A CADA BATIDA DO CORAÇÃO DO TEMPO

(Para Alzira Augusta, minha avó e meu anjo)

Amo o azul, nem frio nem escaldante, mas intenso e refrescante.

Amo as folhas vermelhas e amarelas, misturadas ao verde e aos frutos,

espalhadas pela suave brisa que acaricia plantas e caminhos.

Amo a pele de pergaminho !

Cada marca, traço, cicatriz, prazer e momento que ela encerra.

Amo as cabeças cobertas de prata e lembranças,

e os corações ricos, resistentes e nostálgicos.

Amo os rostos enrugados, sulcados ( misto de severos, gentis, vulneráveis), que sempre me invadem, me impressionam,

com sua arte e beleza tão bem esculpida,

tão entranhável e tão mal apreciada...

Amo as mãos fracas, trêmulas, gastas, cujo poder de me acalmar

sempre ultrapassou o de todas as outras!

Amo as veias saltadas, por onde escoam sangue e tempos infinitos.

Amo o olhar perspicaz, sabedor, ora pungente, doloroso,

ora irônico, brejeiro, ora tão surpreendente e vivo,

de quem já de nada mais se apropria,

de quem não tem sequer um minuto a perder com ninharias.

Amo as palavras e os silêncios dos longos anos de conhecimento.

Amo os passos calmos, dignos, sem pressa,

a nobreza sutil da bengala e do sorriso frágil.

Amo a condescendência paciente de tantas pessoas de longa estrada,

a cortesia dos chás o cafés, o cuidado com plantas e animais,

as histórias, segredos, experiências e significados,

(espalhados por objetos, livros, fotografias) que só elas conhecem.

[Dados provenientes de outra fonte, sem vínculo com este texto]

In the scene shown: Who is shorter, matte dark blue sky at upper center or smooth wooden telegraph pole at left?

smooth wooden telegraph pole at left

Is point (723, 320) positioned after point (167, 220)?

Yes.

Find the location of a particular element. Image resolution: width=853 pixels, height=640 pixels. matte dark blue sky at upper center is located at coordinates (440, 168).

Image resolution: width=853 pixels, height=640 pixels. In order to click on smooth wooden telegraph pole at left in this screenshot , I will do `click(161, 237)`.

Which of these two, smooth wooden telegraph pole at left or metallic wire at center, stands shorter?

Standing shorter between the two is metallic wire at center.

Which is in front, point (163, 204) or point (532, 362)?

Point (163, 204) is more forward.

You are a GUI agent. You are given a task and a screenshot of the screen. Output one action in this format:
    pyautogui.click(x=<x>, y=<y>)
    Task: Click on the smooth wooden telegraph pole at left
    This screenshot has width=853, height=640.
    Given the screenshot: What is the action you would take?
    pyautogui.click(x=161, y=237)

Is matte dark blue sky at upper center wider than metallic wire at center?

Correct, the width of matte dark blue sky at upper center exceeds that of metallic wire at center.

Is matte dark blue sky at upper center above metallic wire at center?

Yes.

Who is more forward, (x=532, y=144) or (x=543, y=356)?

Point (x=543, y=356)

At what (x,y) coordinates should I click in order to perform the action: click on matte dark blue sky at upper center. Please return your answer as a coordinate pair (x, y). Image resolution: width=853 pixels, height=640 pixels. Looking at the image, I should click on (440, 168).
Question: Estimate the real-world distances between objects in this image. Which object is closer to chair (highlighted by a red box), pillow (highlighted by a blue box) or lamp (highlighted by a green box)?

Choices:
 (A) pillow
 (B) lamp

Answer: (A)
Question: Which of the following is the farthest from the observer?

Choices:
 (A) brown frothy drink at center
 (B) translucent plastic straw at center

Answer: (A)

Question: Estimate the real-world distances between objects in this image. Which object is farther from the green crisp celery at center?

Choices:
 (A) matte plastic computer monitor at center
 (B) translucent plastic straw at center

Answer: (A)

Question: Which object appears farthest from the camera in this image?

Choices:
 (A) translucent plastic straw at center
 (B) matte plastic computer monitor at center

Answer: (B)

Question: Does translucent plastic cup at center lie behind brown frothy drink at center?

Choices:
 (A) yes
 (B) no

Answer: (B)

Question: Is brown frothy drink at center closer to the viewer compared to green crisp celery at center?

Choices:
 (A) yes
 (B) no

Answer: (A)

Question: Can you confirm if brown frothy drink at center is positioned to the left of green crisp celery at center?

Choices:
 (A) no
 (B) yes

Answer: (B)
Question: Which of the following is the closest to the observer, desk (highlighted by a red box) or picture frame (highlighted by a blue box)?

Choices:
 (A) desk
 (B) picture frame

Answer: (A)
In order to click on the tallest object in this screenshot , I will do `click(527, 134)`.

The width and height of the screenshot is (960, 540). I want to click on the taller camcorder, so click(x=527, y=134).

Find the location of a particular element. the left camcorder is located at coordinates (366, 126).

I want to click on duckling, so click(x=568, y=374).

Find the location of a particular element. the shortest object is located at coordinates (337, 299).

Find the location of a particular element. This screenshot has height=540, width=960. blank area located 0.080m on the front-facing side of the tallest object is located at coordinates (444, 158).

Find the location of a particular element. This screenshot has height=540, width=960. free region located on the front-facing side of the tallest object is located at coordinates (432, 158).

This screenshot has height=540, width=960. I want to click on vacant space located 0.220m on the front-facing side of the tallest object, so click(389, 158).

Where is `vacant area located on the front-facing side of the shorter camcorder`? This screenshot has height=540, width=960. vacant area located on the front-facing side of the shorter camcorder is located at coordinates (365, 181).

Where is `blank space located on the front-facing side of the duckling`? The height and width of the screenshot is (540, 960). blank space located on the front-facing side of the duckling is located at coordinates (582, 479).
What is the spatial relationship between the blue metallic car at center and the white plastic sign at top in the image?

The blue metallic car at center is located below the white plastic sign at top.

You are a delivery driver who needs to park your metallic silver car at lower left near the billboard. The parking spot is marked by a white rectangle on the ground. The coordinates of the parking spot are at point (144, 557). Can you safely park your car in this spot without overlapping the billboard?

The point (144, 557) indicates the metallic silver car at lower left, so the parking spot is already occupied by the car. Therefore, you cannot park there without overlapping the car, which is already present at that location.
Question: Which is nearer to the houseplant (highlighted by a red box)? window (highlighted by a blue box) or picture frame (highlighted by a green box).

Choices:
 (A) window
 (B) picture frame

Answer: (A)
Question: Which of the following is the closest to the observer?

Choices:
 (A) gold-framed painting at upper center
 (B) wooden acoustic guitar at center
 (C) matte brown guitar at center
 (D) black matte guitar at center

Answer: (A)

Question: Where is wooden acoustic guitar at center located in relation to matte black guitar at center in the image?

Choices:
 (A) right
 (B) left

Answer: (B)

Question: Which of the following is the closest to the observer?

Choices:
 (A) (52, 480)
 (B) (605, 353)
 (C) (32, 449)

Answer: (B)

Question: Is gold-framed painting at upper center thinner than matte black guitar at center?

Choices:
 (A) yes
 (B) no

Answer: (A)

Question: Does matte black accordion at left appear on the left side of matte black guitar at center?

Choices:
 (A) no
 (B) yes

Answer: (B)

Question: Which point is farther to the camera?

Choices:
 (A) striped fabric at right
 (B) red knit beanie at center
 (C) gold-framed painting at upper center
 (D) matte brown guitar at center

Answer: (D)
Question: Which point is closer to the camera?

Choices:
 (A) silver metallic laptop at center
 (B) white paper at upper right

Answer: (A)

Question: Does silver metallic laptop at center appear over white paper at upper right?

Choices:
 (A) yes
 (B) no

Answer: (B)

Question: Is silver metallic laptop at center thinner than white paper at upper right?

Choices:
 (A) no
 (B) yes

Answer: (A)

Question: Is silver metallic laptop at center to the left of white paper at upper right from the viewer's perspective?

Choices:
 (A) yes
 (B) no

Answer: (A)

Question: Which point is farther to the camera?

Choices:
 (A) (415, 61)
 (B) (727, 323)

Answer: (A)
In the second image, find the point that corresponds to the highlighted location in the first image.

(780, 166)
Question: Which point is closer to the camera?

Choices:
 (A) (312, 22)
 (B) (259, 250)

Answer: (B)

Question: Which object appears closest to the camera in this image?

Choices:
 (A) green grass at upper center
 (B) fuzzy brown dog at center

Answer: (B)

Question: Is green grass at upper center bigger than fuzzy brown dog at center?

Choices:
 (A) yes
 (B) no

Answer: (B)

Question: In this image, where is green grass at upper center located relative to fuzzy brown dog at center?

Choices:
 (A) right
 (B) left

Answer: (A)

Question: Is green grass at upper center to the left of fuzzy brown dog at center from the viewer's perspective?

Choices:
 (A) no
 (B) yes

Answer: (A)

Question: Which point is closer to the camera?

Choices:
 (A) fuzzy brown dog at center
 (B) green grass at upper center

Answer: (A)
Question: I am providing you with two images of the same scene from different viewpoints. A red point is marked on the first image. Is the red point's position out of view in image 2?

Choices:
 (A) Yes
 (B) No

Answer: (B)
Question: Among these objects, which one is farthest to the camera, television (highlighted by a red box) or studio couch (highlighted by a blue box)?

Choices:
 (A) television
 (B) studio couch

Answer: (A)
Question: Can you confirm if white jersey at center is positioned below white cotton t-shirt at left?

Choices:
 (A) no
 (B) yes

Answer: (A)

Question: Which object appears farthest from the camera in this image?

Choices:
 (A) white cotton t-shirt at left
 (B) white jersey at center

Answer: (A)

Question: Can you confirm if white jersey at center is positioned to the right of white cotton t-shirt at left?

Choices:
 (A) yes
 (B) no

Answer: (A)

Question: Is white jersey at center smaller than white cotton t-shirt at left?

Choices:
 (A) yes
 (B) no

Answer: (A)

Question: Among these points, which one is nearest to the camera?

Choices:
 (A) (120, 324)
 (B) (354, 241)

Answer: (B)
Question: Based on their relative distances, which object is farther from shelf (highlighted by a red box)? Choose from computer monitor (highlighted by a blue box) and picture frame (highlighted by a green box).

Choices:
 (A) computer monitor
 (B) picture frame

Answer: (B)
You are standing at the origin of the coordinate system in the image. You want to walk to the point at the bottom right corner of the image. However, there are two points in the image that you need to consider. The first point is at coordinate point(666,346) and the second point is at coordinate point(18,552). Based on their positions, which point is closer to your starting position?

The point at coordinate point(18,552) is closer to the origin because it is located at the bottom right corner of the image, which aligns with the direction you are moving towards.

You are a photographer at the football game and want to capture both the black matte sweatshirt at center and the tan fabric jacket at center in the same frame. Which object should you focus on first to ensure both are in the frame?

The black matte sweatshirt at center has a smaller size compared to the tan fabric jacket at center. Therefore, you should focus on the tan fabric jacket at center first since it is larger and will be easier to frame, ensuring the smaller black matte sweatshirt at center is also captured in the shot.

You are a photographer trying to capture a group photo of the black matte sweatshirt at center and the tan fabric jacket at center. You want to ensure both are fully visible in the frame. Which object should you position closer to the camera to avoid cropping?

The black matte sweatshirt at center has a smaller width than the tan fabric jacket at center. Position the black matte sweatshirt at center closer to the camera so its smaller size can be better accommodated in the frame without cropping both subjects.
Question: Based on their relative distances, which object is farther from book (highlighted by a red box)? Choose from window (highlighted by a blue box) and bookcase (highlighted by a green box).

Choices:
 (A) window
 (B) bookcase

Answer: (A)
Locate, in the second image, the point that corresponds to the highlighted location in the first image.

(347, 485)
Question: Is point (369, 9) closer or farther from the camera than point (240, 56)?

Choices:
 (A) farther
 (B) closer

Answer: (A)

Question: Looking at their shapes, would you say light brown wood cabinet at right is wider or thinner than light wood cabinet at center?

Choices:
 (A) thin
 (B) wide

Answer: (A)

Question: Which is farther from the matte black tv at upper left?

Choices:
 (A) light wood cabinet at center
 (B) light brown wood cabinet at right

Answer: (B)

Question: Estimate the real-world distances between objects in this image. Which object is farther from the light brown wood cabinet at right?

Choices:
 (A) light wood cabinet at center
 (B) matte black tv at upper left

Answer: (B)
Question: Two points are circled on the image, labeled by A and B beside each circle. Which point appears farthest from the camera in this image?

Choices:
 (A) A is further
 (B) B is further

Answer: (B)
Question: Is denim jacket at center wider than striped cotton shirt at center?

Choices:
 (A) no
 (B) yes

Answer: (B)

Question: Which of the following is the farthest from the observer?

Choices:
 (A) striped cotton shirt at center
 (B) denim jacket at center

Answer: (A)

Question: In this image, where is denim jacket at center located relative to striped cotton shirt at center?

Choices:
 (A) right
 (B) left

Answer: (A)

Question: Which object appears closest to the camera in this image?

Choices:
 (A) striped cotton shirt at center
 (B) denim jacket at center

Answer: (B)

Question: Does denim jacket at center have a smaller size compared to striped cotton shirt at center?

Amo a idade da franqueza, da quebra das máscaras,

em que se mandam medos, ilusões, reticências às favas.

Amo, enfim, tudo o que é outono,

tudo o que pertence à chamada Sra. Velhice.

Nele nasci e morrerei. Nela nasci e morrerei.

E em ambos vivo a cada batida do coração do tempo,

debaixo das asas daquela que me ensinou a amá-los tanto.